Fewer than half of the adolescent girls and young women living with HIV who were tested for the virus as part of door-to-door surveys across communities in seven African countries were aware of their infection, according to findings released by the U.S. Centers for Disease Control and Prevention. That’s far short of the 2020 goal of 90 percent of people living with HIV being aware of their infection that UNAIDS has projected will be necessary achieve to gain control of the pandemic. The survey found the percent of adolescent girls and young women surveyed living with the virus was 3.4 percent  — more than double the rate for adolescent boys and young men. Among the girls and young women living with HIV, viral load testing showed that the virus was suppressed — protecting their health and preventing transmission  — in fewer than half as well.

UNAIDS 90-90-90 goals — of 90 percent of all people living with the virus aware of their infection, 90 percent of those aware of their infection to be receiving treatment, and for treatment in 90 percent of those receiving treatment to be effective and consistent enough to suppress the virus — aim for 73 percent of all people living with HIV to be virally suppressed by 2020, effectively limiting transmissions of the virus.
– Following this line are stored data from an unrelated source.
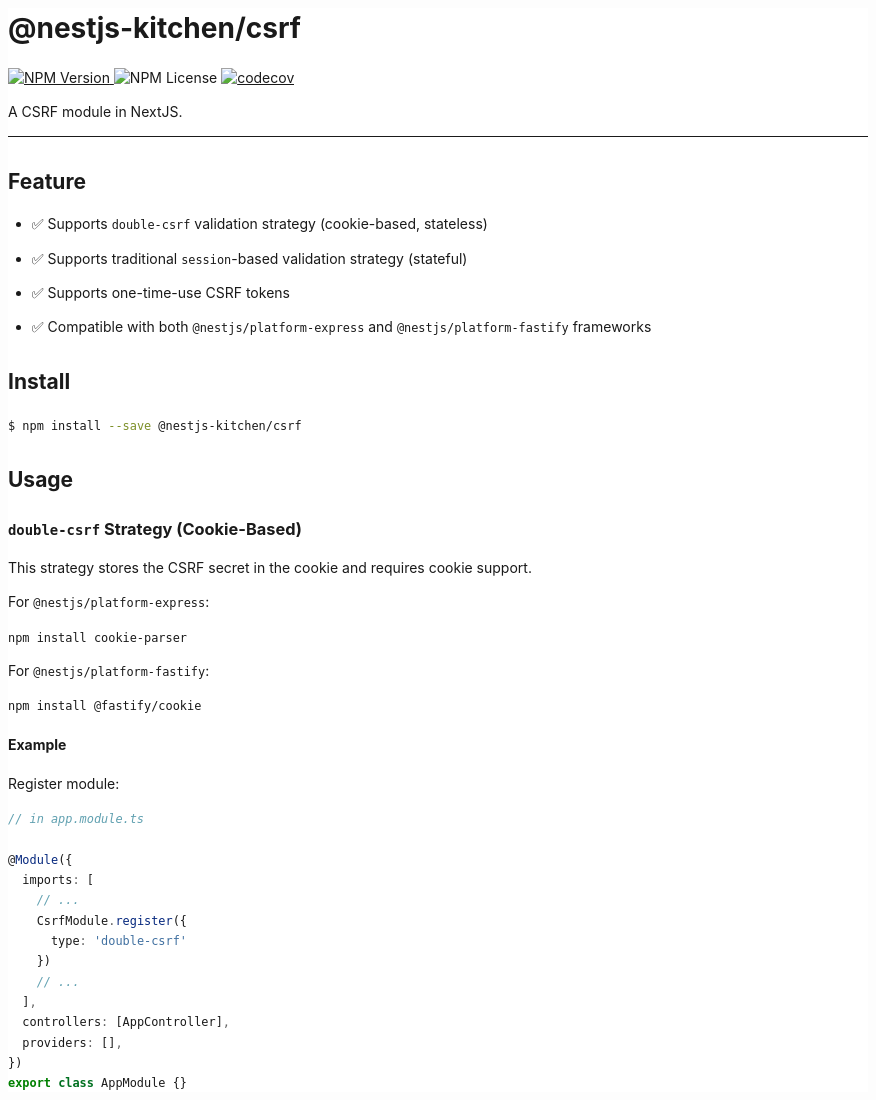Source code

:# @nestjs-kitchen/csrf

[![NPM Version](https://img.shields.io/npm/v/%40nestjs-kitchen%2Fcsrf)
](https://www.npmjs.com/package/@nestjs-kitchen/csrf)
![NPM License](https://img.shields.io/npm/l/%40nestjs-kitchen%2Fcsrf)
[![codecov](https://codecov.io/gh/yikenman/nestjs-kitchen/graph/badge.svg?token=43EG2T8LKS&flag=@nestjs-kitchen/csrf)](https://codecov.io/gh/yikenman/nestjs-kitchen)

A CSRF module in NextJS.

---

## Feature

- ✅ Supports `double-csrf` validation strategy (cookie-based, stateless)

- ✅ Supports traditional `session`-based validation strategy (stateful)

- ✅ Supports one-time-use CSRF tokens

- ✅ Compatible with both `@nestjs/platform-express` and `@nestjs/platform-fastify` frameworks

## Install

```bash
$ npm install --save @nestjs-kitchen/csrf
```

## Usage

### `double-csrf` Strategy (Cookie-Based)

This strategy stores the CSRF secret in the cookie and requires cookie support.

For `@nestjs/platform-express`:

```bash
npm install cookie-parser
```

For `@nestjs/platform-fastify`:

```bash
npm install @fastify/cookie
```

#### Example

Register module:

```ts
// in app.module.ts

@Module({
  imports: [
    // ...
    CsrfModule.register({
      type: 'double-csrf'
    })
    // ...
  ],
  controllers: [AppController],
  providers: [],
})
export class AppModule {}
```
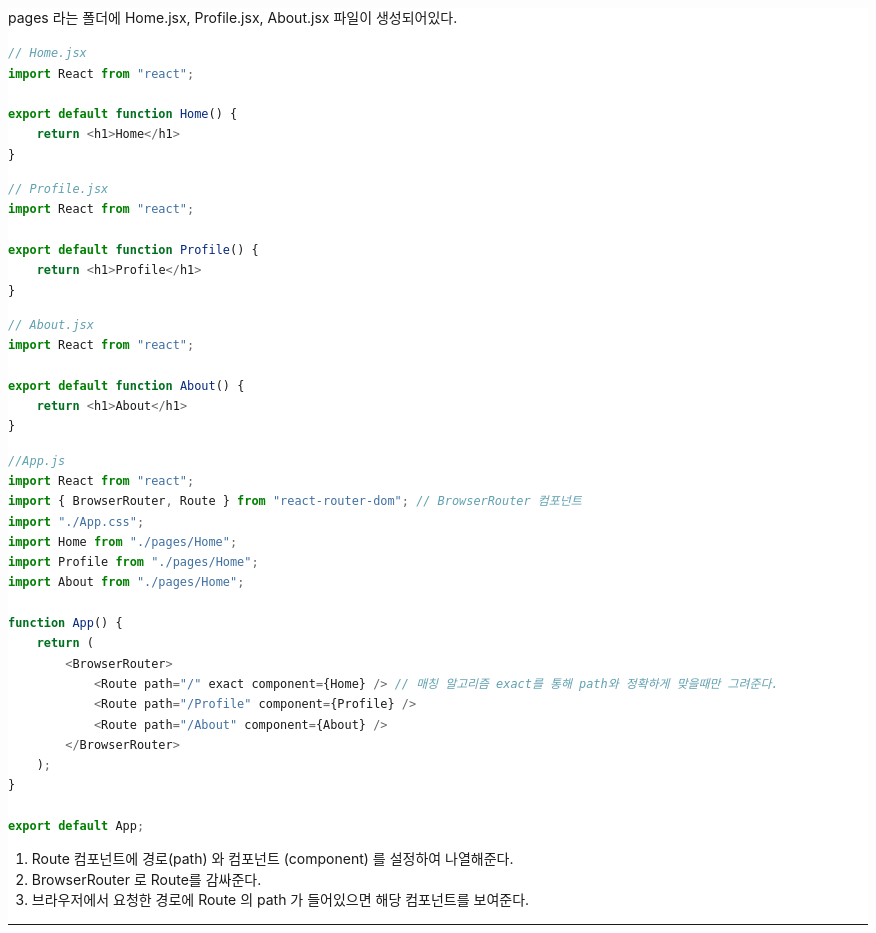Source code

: pages 라는 폴더에 Home.jsx, Profile.jsx, About.jsx 파일이 생성되어있다.
```js
// Home.jsx
import React from "react";

export default function Home() {
    return <h1>Home</h1>
}
```
```js
// Profile.jsx
import React from "react";

export default function Profile() {
    return <h1>Profile</h1>
}
```

```js
// About.jsx
import React from "react";

export default function About() {
    return <h1>About</h1>
}
```

```js
//App.js
import React from "react";
import { BrowserRouter, Route } from "react-router-dom"; // BrowserRouter 컴포넌트
import "./App.css";
import Home from "./pages/Home";
import Profile from "./pages/Home";
import About from "./pages/Home";

function App() {
    return (
        <BrowserRouter>
            <Route path="/" exact component={Home} /> // 매칭 알고리즘 exact를 통해 path와 정확하게 맞을때만 그려준다.
            <Route path="/Profile" component={Profile} />
            <Route path="/About" component={About} />
        </BrowserRouter>
    );
}

export default App;
```

1. Route 컴포넌트에 경로(path) 와 컴포넌트 (component) 를 설정하여 나열해준다.
2. BrowserRouter 로 Route를 감싸준다.
3. 브라우저에서 요청한 경로에 Route 의 path 가 들어있으면 해당 컴포넌트를 보여준다.

----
Instead, the surveys, conducted between 2015 and 2017 across communities in Lesotho, Malawi, Swaziland, Uganda, Tanzania, Zambia and Zimbabwe found that just 46 percent of girls and young women who tested positive for the virus indicated they were aware of their infection, and just 45 percent were virally suppressed. The encouraging news, the authors of the report in the CDC Morbidity and Mortality Weekly Report write, is the high proportion of viral suppression among those aware of their infection. This indicates that efforts to link and retain young women and teenage girls in care have been successful, they note. Needed, they add, are new interventions to link that population to testing services and same-day treatment initiation. One limitation to that finding, the authors note, is that information on whether survey participants already knew they had the virus depended on their willingness to say so — and some may have been reluctant to.